■ Given text
#####

But isn’t Martinez Gallery a little, ahem, out-of-the-way for an artist of Vargas’ stature? “Absolutely!” Martinez says. “She is major, major. Her work is in about 19 museums worldwide. But what she told me is that she doesn’t want to be showing in so many places anymore. So she scaled back to only three galleries, a gallery in San Francisco, a gallery in San Antonio, and this gallery. I think she did it because she wants to encourage a gallery that will work with Latino artists, and bring Latino artists to a non-Latino audience. I think she really believes in that.”

Works by German Perez at the Martinez Gallery.

Martinez also likes non-Latino artists, some of them from the area, including Gay Malin, George Hofmann, and Dan Mehlman. “Dan’s work as a commercial designer is very high-end,” says Martinez. “Steuben’s most popular piece is from his design. But I like him because . . . I like him. His linoprints are based on his everyday life, and he has a wry sense of humor. He’s also a great craftsman.

“I don’t go looking for the non-Latino artists, they come to me,” she adds. “And if they meet my expectations, then I’ll show them. I do go looking for Latino artists.”

Asked if she likes to see elements that are recognizably Hispanic in the art that she carries, she answers thoughtfully, “Except I don’t know what is recognizably Hispanic. If you try to say a Hispanic paints this way, or sculpts this way, you find examples of others who do not do things this way. Like the stereotype of bright colors, there are people who have intense dark colors, or washed-out colors. So I don’t know if I put ‘Latino’ first, and ‘I like’ second. I know I respond to a lot of Latino artists, but I don’t think if I’m responding just because they are Latino. I connect with something in their art, so obviously there must be something in my culture, something I feel excited about. But it’s all at the subconscious level.”

Opened in April 2001, Mar- tinez Gallery is the culmination of the many years Martinez spent as a passionate art collector and art educator. Born in Puerto Rico, she moved to New York state to attend college in New Rochelle. “When I was in college I began collecting folk art, and African art,” she says. “I had all kinds of African woodwork and figurines. Some of my friends in art were doing woodblocks, and they would give me stuff. That’s how I began collecting, and it became more and more intense later.”

Having worked in education administration for most of her career, Martinez moved to the Capital Region in 1994, and currently teaches a literature course at Rensselaer Polytechnic Institute. It was the time she spent as an administrator in San Antonio in the 1980s, she says, that intensified her interest in Latino art: “I always liked Frida Kahlo and Diego Rivera,” and during visits to an uncle in Mexico, she began collecting Mexican art.

#####

■ Collected data

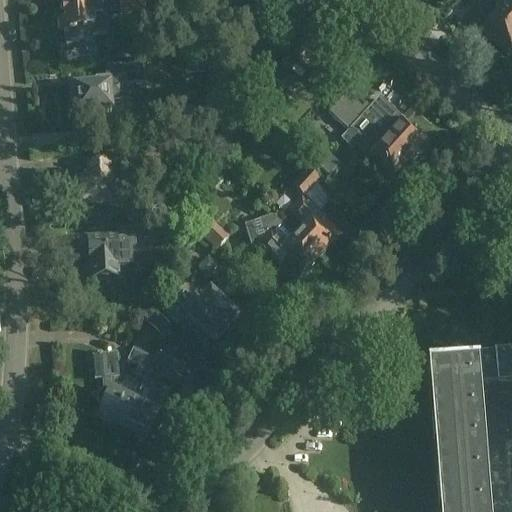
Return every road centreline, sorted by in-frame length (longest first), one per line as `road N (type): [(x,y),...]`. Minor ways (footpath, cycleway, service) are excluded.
road 1 (residential): [(191,511),(511,174)]
road 2 (residential): [(0,453),(15,339),(0,76)]
road 3 (residential): [(511,146),(363,0)]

#####

■ Actions to take
a: According to the gallery article, in what month and year did Martinez Gallery open?
b: Please return everything from "Martinez also likes" down to "a great craftsman." in the gallery article, copied word for word.

■ Responses to the exercise
a: April 2001

b:
Martinez also likes non-Latino artists, some of them from the area, including Gay Malin, George Hofmann, and Dan Mehlman. “Dan’s work as a commercial designer is very high-end,” says Martinez. “Steuben’s most popular piece is from his design. But I like him because . . . I like him. His linoprints are based on his everyday life, and he has a wry sense of humor. He’s also a great craftsman.